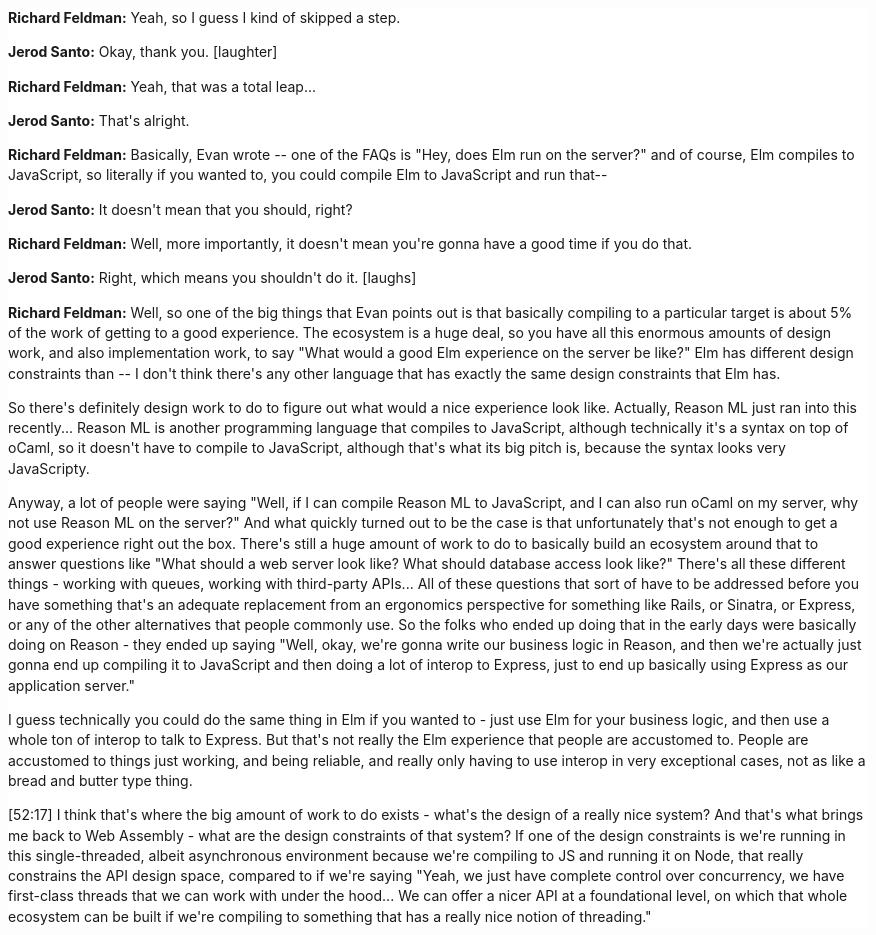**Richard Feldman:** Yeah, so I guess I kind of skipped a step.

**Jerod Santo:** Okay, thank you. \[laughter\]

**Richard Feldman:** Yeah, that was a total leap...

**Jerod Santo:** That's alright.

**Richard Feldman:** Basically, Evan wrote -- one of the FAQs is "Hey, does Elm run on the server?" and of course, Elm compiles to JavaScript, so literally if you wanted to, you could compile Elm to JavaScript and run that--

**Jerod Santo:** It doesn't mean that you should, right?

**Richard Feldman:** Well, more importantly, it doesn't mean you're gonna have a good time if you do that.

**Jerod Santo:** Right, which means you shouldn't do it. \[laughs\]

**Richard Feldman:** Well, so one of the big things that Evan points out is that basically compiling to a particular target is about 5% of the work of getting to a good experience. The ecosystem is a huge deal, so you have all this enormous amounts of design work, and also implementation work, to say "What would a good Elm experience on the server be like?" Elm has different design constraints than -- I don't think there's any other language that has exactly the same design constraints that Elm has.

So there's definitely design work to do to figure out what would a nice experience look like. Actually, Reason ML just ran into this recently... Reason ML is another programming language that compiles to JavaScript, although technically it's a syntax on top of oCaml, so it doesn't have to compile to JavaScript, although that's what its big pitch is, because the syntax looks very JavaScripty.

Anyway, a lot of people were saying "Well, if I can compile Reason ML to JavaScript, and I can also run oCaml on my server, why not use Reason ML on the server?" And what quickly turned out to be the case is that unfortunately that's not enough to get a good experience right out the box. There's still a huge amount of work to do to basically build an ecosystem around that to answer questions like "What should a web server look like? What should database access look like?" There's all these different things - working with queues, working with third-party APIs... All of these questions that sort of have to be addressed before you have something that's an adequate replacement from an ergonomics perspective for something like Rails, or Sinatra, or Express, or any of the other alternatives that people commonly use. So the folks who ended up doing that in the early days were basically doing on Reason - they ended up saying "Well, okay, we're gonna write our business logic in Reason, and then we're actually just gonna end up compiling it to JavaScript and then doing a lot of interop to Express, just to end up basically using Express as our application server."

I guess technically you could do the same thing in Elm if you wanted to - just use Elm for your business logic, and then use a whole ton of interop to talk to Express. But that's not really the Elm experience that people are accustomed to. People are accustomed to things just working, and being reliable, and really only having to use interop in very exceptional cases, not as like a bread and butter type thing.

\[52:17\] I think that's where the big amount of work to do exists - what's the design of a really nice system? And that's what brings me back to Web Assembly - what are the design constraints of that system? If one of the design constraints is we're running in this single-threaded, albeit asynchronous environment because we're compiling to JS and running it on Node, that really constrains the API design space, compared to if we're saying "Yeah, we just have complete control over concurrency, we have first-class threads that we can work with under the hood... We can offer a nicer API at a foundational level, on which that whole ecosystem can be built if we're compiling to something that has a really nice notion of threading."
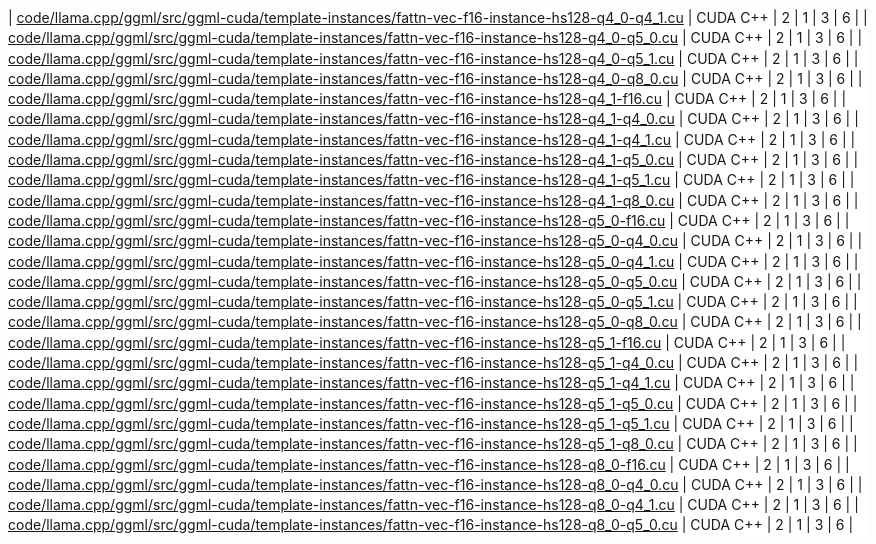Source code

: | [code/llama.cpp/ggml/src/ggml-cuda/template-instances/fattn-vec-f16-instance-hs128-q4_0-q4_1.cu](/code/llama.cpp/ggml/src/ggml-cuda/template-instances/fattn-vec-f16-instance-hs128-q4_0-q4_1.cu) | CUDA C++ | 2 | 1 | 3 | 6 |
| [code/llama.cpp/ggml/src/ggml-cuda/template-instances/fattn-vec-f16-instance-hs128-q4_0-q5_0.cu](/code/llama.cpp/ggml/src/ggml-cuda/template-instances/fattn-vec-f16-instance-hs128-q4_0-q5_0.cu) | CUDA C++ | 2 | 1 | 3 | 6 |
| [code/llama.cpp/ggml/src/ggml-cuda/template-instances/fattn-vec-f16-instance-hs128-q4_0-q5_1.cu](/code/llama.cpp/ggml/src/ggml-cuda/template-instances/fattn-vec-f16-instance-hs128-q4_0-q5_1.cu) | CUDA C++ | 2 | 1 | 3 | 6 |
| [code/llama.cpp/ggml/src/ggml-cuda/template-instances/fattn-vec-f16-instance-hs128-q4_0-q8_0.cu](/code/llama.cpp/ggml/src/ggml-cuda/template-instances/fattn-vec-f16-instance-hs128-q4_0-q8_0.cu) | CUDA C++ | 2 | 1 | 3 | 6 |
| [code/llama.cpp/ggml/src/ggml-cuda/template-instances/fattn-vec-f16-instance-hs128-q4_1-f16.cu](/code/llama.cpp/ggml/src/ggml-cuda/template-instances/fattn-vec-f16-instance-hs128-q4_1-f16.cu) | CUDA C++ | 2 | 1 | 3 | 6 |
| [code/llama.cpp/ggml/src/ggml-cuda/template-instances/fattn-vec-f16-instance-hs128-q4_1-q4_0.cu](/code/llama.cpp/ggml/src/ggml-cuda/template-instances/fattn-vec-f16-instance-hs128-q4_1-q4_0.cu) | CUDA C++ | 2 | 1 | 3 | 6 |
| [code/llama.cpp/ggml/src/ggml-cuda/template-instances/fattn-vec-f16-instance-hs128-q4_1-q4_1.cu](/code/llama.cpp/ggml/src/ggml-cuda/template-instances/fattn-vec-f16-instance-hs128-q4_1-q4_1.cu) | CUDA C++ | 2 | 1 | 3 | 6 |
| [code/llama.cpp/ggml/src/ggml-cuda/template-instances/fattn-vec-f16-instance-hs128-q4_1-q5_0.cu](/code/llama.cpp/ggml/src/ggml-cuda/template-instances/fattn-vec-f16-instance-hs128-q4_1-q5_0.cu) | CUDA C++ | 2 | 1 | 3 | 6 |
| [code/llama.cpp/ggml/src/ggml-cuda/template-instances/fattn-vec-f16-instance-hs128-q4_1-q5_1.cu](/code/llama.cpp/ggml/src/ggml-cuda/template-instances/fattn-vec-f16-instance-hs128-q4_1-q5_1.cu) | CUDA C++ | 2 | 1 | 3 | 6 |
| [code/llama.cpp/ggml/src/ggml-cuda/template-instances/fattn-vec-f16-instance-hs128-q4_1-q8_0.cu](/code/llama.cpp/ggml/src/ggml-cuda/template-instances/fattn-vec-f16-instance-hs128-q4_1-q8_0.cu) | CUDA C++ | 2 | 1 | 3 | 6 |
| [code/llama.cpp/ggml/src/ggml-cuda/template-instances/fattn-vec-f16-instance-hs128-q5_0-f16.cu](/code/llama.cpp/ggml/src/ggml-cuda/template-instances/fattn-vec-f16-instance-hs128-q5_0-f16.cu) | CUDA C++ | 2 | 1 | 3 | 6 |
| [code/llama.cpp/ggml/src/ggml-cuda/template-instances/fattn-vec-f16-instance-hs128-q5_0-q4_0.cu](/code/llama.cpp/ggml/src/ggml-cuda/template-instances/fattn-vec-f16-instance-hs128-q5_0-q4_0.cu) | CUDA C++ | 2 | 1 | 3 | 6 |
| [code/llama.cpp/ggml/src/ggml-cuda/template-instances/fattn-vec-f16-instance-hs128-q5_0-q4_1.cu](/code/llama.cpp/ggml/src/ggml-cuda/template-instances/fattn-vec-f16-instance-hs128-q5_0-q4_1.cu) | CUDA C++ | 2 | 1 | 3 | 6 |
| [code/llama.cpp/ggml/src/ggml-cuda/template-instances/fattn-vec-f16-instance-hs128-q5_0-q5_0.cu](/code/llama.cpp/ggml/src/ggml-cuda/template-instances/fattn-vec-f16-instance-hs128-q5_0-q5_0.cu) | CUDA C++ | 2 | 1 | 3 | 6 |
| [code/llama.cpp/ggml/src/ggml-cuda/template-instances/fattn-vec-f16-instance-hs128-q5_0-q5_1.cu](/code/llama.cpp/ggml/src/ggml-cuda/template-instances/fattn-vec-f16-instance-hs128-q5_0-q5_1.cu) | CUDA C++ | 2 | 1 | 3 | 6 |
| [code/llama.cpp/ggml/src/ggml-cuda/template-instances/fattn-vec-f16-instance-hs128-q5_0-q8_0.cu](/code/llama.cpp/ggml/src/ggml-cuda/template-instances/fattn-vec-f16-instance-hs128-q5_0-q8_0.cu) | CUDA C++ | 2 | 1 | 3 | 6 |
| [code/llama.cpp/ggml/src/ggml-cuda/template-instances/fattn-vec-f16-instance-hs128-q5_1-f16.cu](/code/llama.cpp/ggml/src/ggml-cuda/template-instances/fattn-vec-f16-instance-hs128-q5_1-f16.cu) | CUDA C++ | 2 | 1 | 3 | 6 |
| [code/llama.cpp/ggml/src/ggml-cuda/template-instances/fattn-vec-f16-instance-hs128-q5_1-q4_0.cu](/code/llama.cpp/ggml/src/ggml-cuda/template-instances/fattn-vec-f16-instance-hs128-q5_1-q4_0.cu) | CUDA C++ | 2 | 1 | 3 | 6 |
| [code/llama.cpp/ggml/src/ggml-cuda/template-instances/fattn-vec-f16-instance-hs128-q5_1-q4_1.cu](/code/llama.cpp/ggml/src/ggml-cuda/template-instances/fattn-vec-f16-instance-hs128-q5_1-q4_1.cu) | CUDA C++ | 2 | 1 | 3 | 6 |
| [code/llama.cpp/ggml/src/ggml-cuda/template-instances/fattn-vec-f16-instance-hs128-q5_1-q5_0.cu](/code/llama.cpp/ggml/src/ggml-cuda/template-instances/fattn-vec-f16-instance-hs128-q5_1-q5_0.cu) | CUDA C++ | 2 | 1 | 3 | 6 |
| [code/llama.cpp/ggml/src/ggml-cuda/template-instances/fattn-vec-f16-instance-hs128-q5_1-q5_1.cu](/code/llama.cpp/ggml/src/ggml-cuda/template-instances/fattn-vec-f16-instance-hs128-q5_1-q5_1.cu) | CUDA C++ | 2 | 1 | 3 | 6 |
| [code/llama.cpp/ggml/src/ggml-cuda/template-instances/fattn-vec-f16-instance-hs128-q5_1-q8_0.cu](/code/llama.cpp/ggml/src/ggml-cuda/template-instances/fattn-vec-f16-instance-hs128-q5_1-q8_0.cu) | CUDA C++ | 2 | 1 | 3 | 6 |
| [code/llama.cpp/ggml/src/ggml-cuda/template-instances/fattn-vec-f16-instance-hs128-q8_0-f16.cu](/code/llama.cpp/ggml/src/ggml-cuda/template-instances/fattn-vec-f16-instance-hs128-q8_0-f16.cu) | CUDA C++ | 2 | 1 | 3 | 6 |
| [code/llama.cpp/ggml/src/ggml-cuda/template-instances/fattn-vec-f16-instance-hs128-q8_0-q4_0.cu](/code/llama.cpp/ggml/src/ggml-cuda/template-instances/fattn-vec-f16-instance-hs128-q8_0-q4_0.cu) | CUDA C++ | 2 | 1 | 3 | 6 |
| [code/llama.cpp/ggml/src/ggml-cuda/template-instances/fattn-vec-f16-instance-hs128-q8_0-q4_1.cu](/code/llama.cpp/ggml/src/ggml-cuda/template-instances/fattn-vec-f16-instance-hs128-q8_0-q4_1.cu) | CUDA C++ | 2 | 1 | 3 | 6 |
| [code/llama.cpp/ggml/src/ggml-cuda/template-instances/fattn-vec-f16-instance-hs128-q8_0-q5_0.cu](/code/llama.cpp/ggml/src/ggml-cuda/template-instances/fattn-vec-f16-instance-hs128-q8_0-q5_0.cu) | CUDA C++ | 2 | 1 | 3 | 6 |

==*==

== THE TASK ==
Read through the entries and copy each line in which "doesn" appears.

== SOLUTION FOR THIS TASK ==
**Jerod Santo:** It doesn't mean that you should, right?
**Richard Feldman:** Well, more importantly, it doesn't mean you're gonna have a good time if you do that.
So there's definitely design work to do to figure out what would a nice experience look like. Actually, Reason ML just ran into this recently... Reason ML is another programming language that compiles to JavaScript, although technically it's a syntax on top of oCaml, so it doesn't have to compile to JavaScript, although that's what its big pitch is, because the syntax looks very JavaScripty.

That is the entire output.